◆ Task instructions ◆
Without the pictures, repeat all of the data exactly as it appears below.

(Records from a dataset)
───
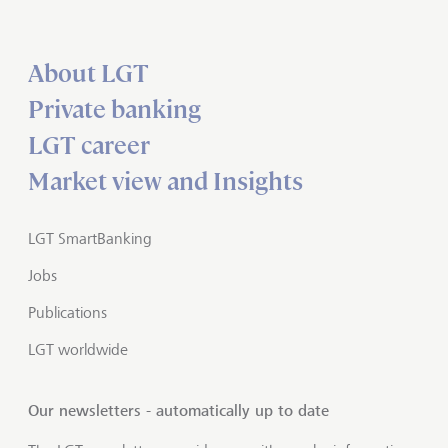
About LGT
Private banking
LGT career
Market view and Insights
LGT SmartBanking
Jobs
Publications
LGT worldwide
Our newsletters - automatically up to date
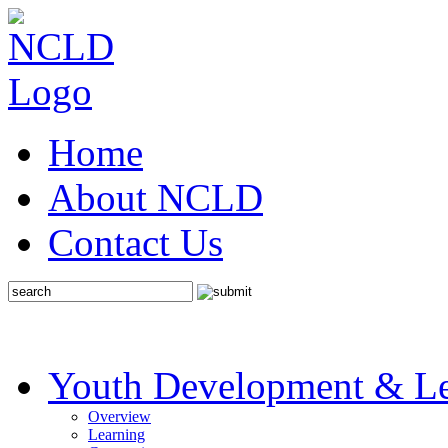
Home
About NCLD
Contact Us
Youth Development & Le
Overview
Learning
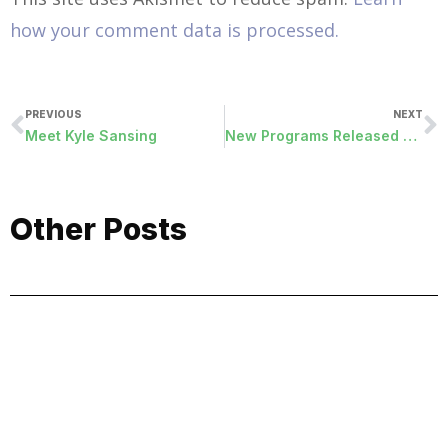
how your comment data is processed.
PREVIOUS
NEXT
Meet Kyle Sansing
New Programs Released July 1st, 2015
Other Posts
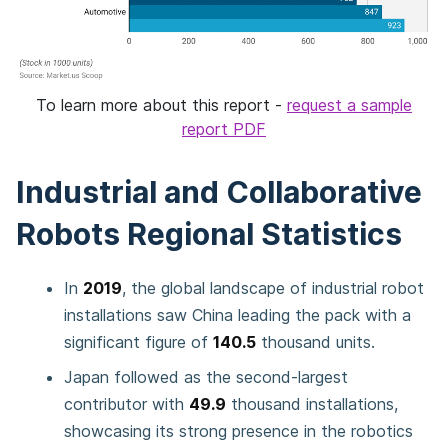
To learn more about this report -
request a sample
report PDF
Industrial and Collaborative
Robots Regional Statistics
In
2019
, the global landscape of industrial robot
installations saw China leading the pack with a
significant figure of
140.5
thousand units.
Japan followed as the second-largest
contributor with
49.9
thousand installations,
showcasing its strong presence in the robotics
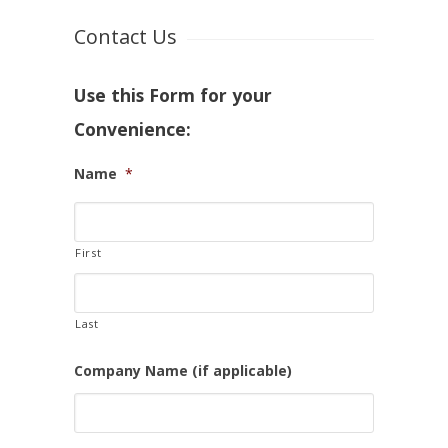
Contact Us
Use this Form for your
Convenience:
Name
*
First
Last
Company Name (if applicable)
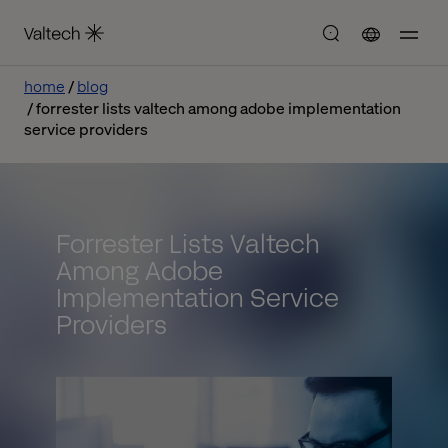
home
blog
forrester lists valtech among adobe implementation
service providers
Forrester Lists Valtech
Among Adobe
Implementation Service
Providers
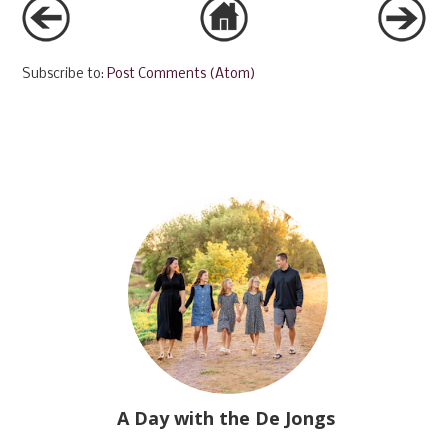
Subscribe to:
Post Comments (Atom)
A Day with the De Jongs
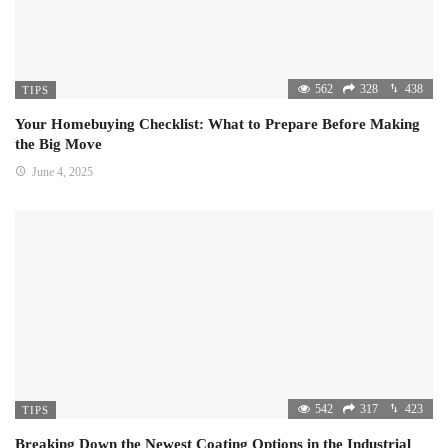
562
328
438
TIPS
Your Homebuying Checklist: What to Prepare Before Making
the Big Move
June 4, 2025
542
317
423
TIPS
Breaking Down the Newest Coating Options in the Industrial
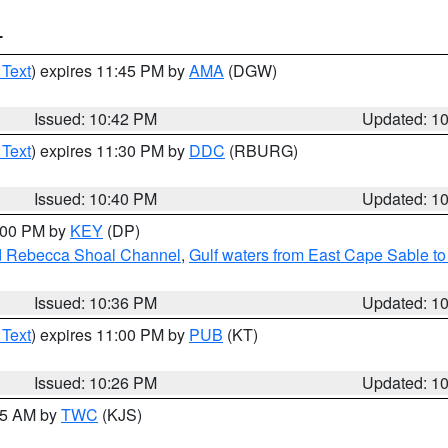
T
 Text
) expires 11:45 PM by
AMA
(DGW)
Issued: 10:42 PM
Updated: 1
 Text
) expires 11:30 PM by
DDC
(RBURG)
Issued: 10:40 PM
Updated: 1
1:00 PM by
KEY
(DP)
and Rebecca Shoal Channel
,
Gulf waters from East Cape Sable t
Issued: 10:36 PM
Updated: 1
 Text
) expires 11:00 PM by
PUB
(KT)
Issued: 10:26 PM
Updated: 1
:15 AM by
TWC
(KJS)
───
◆ Response to this exercise ◆
About LGT
Private banking
LGT career
Market view and Insights
LGT SmartBanking
Jobs
Publications
LGT worldwide
Our newsletters - automatically up to date
Home
About NCLD
Contact Us
Youth Development & Le
Overview
Learning
how your comment data is processed.
PREVIOUS
NEXT
Meet Kyle Sansing
New Programs Released July 1st, 2015
Other Posts
To learn more about this report -
request a sample
report PDF
Industrial and Collaborative
Robots Regional Statistics
In
2019
, the global landscape of industrial robot
installations saw China leading the pack with a
significant figure of
140.5
thousand units.
Japan followed as the second-largest
contributor with
49.9
thousand installations,
showcasing its strong presence in the robotics
Contact Us
Use this Form for your
Convenience:
Name
*
First
Last
Company Name (if applicable)
home
blog
forrester lists valtech among adobe implementation
service providers
Forrester Lists Valtech
Among Adobe
Implementation Service
Providers
Subscribe to:
Post Comments (Atom)
A Day with the De Jongs
562
328
438
TIPS
Your Homebuying Checklist: What to Prepare Before Making
the Big Move
June 4, 2025
542
317
423
TIPS
Breaking Down the Newest Coating Options in the Industrial
T
 Text
) expires 11:45 PM by
AMA
(DGW)
Issued: 10:42 PM
Updated: 1
 Text
) expires 11:30 PM by
DDC
(RBURG)
Issued: 10:40 PM
Updated: 1
1:00 PM by
KEY
(DP)
and Rebecca Shoal Channel
,
Gulf waters from East Cape Sable t
Issued: 10:36 PM
Updated: 1
 Text
) expires 11:00 PM by
PUB
(KT)
Issued: 10:26 PM
Updated: 1
:15 AM by
TWC
(KJS)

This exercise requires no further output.